- Your instructions -
Search the records for "Listening". Copy every line where it appears.

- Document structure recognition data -
|---|

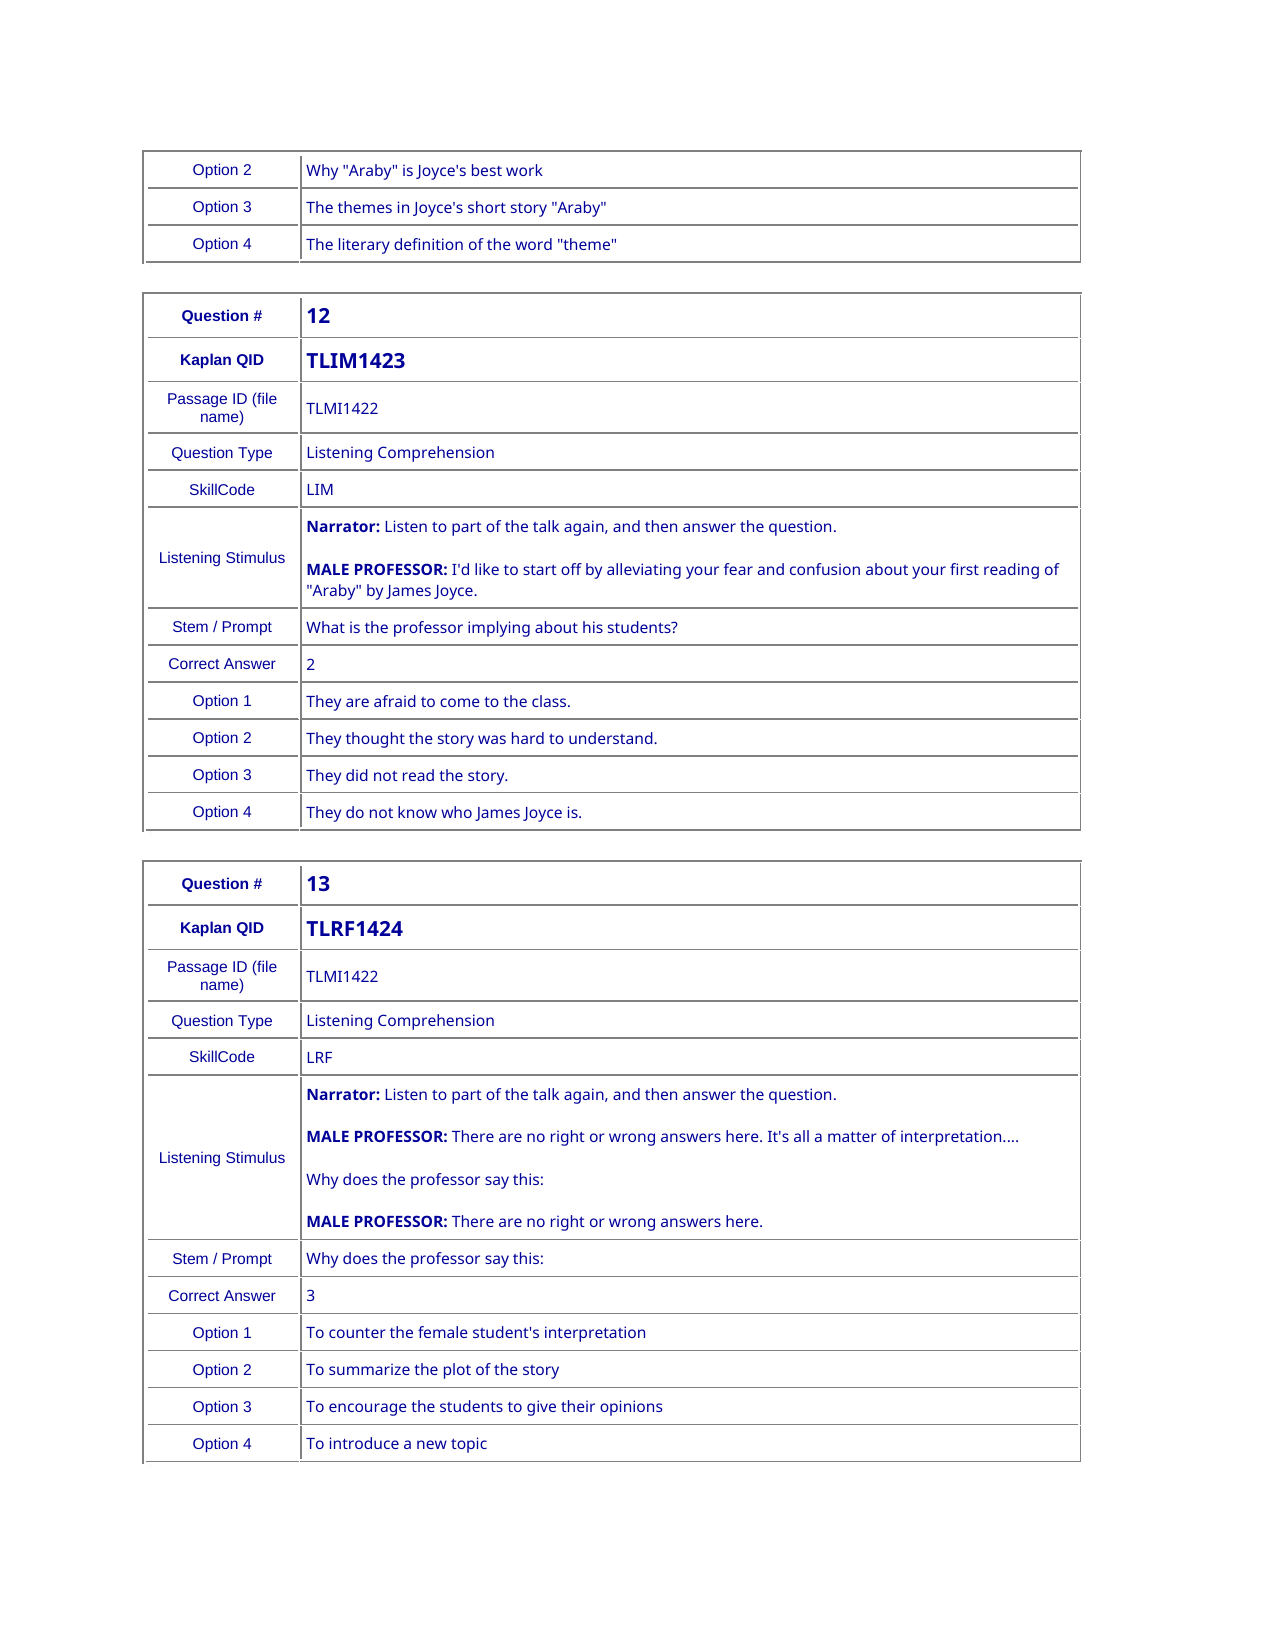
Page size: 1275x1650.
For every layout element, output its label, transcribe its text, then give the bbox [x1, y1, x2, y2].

table_cell Option 3 [144, 1387, 300, 1423]
table_cell They did not read the story. [302, 755, 1080, 792]
table_cell SkillCode [146, 469, 298, 506]
table_cell LRF [302, 1037, 1080, 1074]
table_cell Kaplan QID [146, 904, 298, 948]
table_cell Stem / Prompt [146, 607, 298, 644]
table_cell The literary definition of the word "theme" [300, 224, 1080, 261]
table_cell They thought the story was hard to understand. [302, 718, 1081, 755]
table_cell Question Type [146, 1000, 298, 1037]
table_cell To introduce a new topic [300, 1424, 1080, 1461]
table_cell Option 1 [144, 1313, 300, 1349]
table_cell Narrator: Listen to part of the talk again, and then answer the question. MALE PROFESSOR: I'd like to start off by alleviating your fear and confusion about your first reading of "Araby" by James Joyce. [302, 506, 1080, 607]
table_header 13 [300, 864, 1080, 904]
table_cell To counter the female student's interpretation [300, 1313, 1081, 1349]
table_header Question # [146, 862, 300, 904]
table_cell They are afraid to come to the class. [302, 681, 1080, 718]
table_cell Option 2 [144, 718, 298, 755]
table_cell Option 2 [146, 152, 300, 187]
table_header 12 [300, 296, 1080, 336]
table_cell Listening Stimulus [146, 1074, 298, 1239]
table_cell Correct Answer [144, 1276, 300, 1313]
table_cell Listening Comprehension [302, 1000, 1080, 1037]
table_cell Passage ID (file name) [146, 949, 298, 1000]
table_cell Question Type [146, 432, 298, 469]
table_cell TLMI1422 [300, 381, 1081, 432]
table_cell The themes in Joyce's short story "Araby" [302, 187, 1080, 224]
table_cell Option 2 [146, 1350, 298, 1387]
table_cell Option 4 [146, 224, 300, 261]
table_cell 3 [300, 1276, 1081, 1313]
table_cell Option 3 [146, 187, 298, 224]
table_cell 2 [302, 644, 1080, 681]
table_cell Listening Comprehension [302, 432, 1080, 469]
table_cell Option 3 [146, 755, 298, 792]
table_cell They do not know who James Joyce is. [300, 792, 1081, 829]
table_cell TLMI1422 [302, 949, 1080, 1000]
table_cell To summarize the plot of the story [302, 1350, 1080, 1387]
table_cell What is the professor implying about his students? [302, 607, 1080, 644]
table_cell To encourage the students to give their opinions [300, 1387, 1081, 1423]
table_cell TLIM1423 [302, 336, 1080, 381]
table_cell Option 4 [144, 792, 300, 829]
table_cell Stem / Prompt [144, 1239, 300, 1276]
table_cell Listening Stimulus [146, 506, 298, 607]
table_cell Narrator: Listen to part of the talk again, and then answer the question. MALE PROFESSOR: There are no right or wrong answers here. It's all a matter of interpretation.... Why does the professor say this: MALE PROFESSOR: There are no right or wrong answers here. [302, 1074, 1080, 1239]
table_cell TLRF1424 [302, 904, 1080, 948]
table_cell Passage ID (file name) [144, 381, 300, 432]
table_cell Option 1 [146, 681, 298, 718]
table_cell Option 4 [146, 1424, 300, 1461]
table_header Question # [146, 294, 300, 336]
table_cell Why "Araby" is Joyce's best work [300, 153, 1080, 187]
table_cell Correct Answer [146, 644, 298, 681]
table_cell SkillCode [146, 1037, 298, 1074]
table_cell LIM [302, 469, 1080, 506]
table_cell Why does the professor say this: [300, 1239, 1081, 1276]
table_cell Kaplan QID [146, 336, 298, 381]
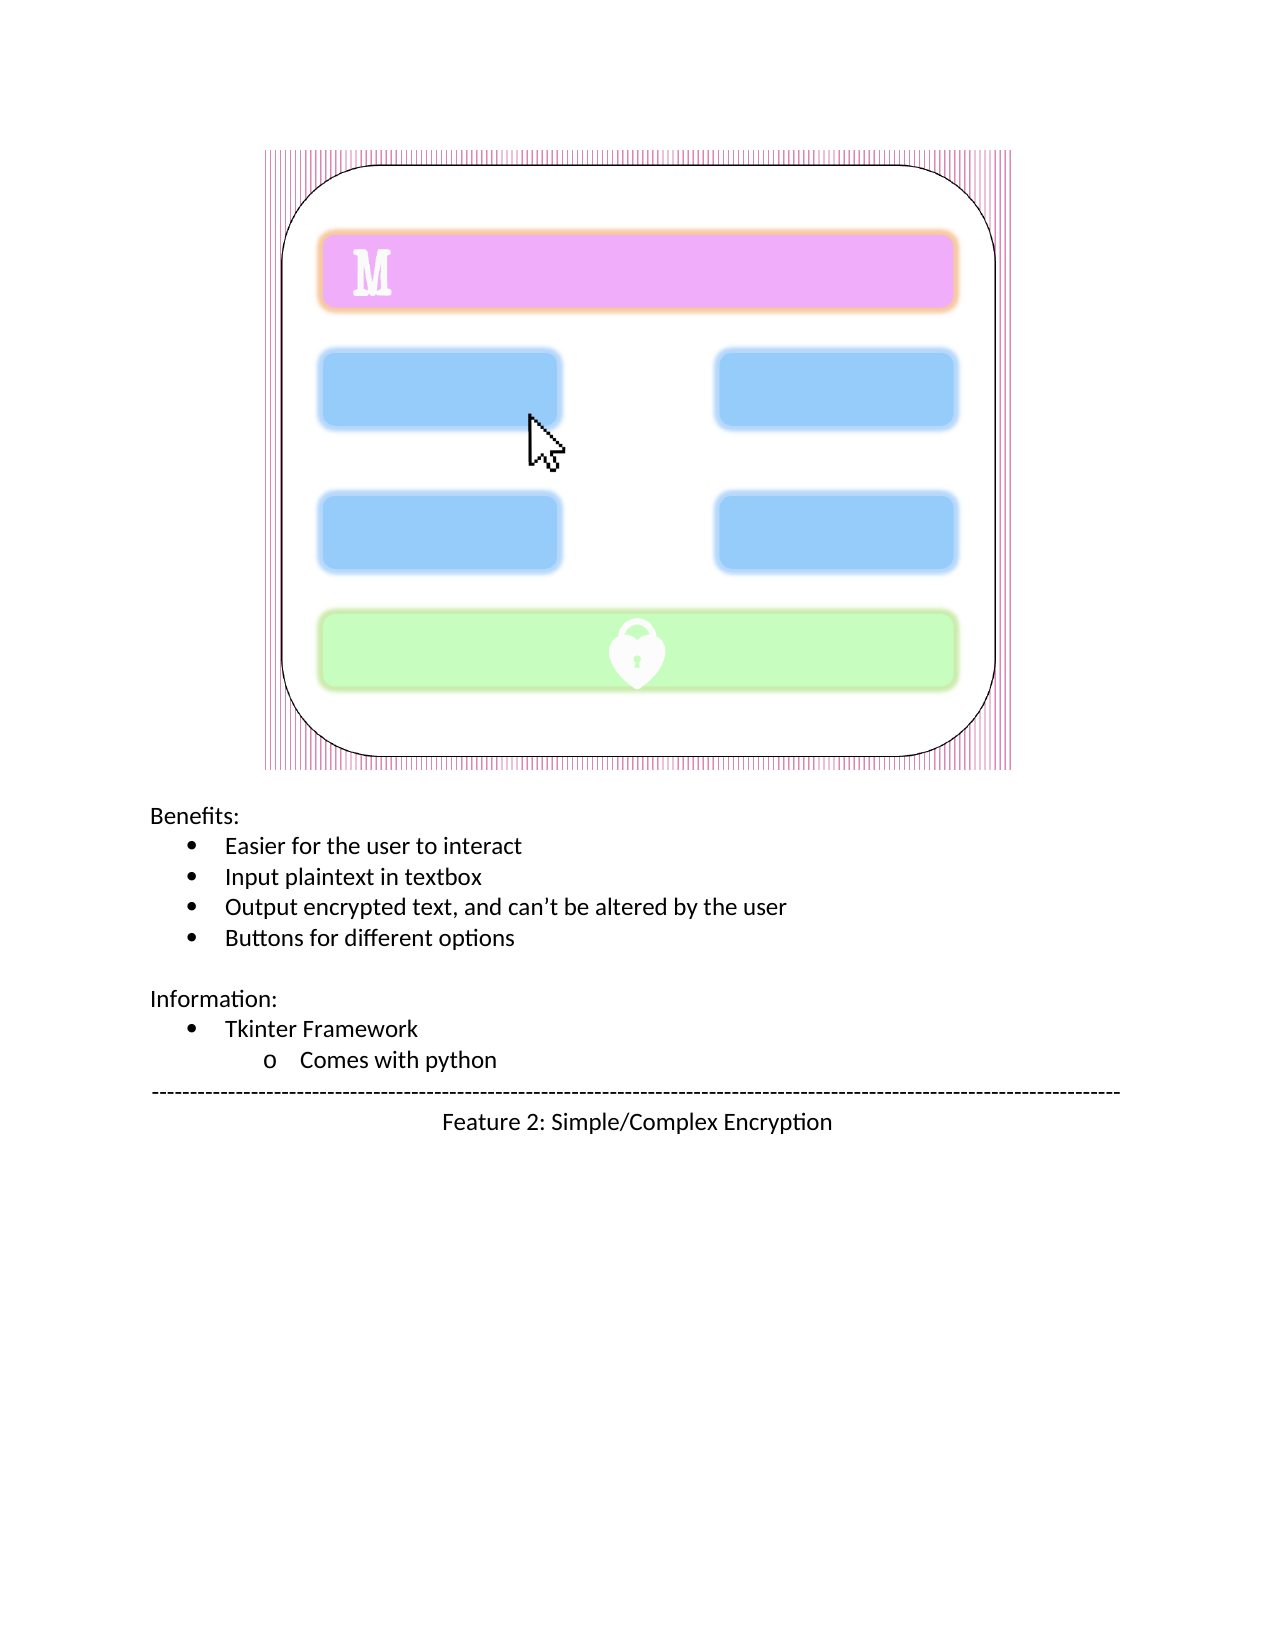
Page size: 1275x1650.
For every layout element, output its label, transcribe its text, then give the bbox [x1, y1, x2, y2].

text ------------------------------------------------------------------------------------------------------------------------------- [150, 1076, 1125, 1106]
list Buttons for different options [187, 922, 1125, 952]
list Output encrypted text, and can’t be altered by the user [187, 891, 1125, 922]
list Input plaintext in textbox [187, 861, 1125, 891]
list Comes with python [262, 1044, 1125, 1076]
text Benefits: [150, 800, 1125, 830]
text Feature 2: Simple/Complex Encryption [150, 1106, 1125, 1137]
text Information: [150, 983, 1125, 1013]
list Tkinter Framework [187, 1013, 1125, 1044]
picture [262, 150, 1013, 770]
list Easier for the user to interact [187, 830, 1125, 861]
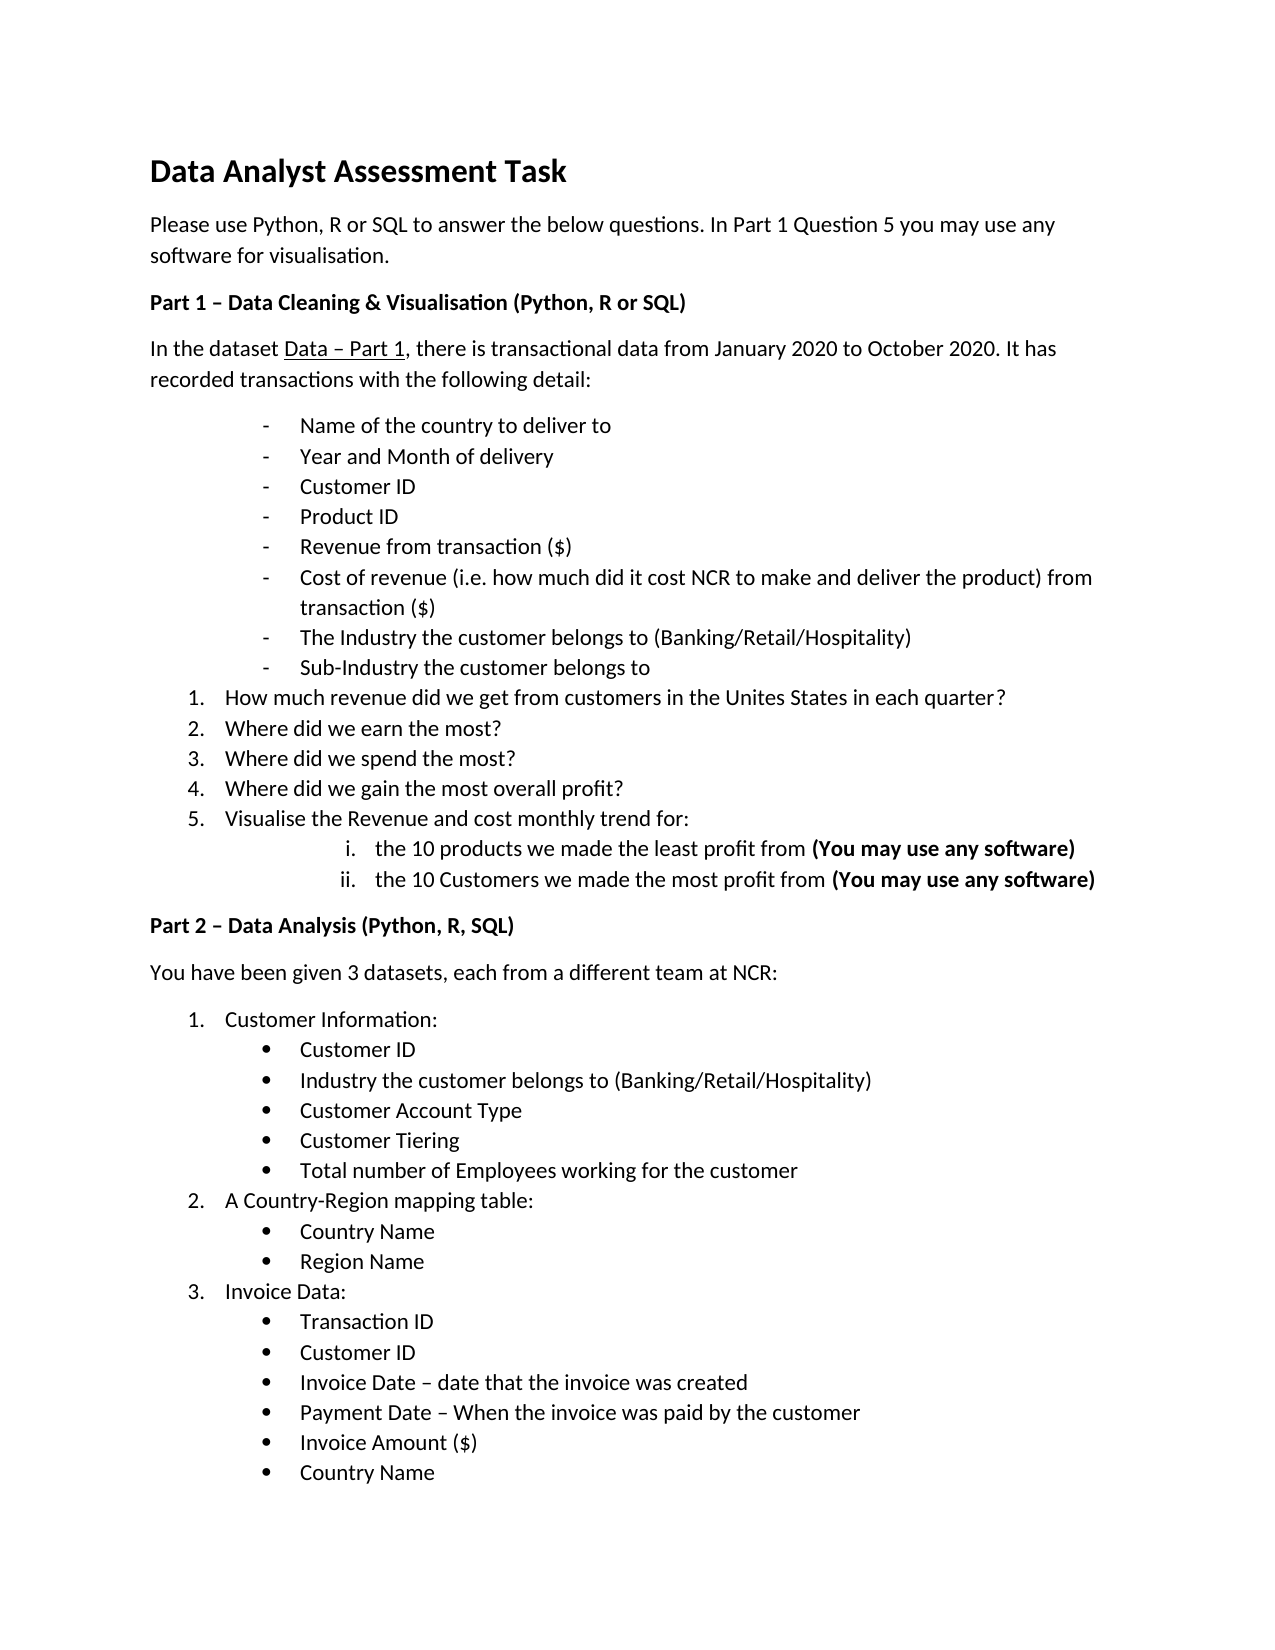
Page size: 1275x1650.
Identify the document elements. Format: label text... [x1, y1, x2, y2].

|---|

- Worked solution -
table_cell Listening Stimulus [146, 1074, 298, 1239]
table_cell Listening Comprehension [302, 1000, 1080, 1037]
table_cell Listening Comprehension [302, 432, 1080, 469]
table_cell Listening Stimulus [146, 506, 298, 607]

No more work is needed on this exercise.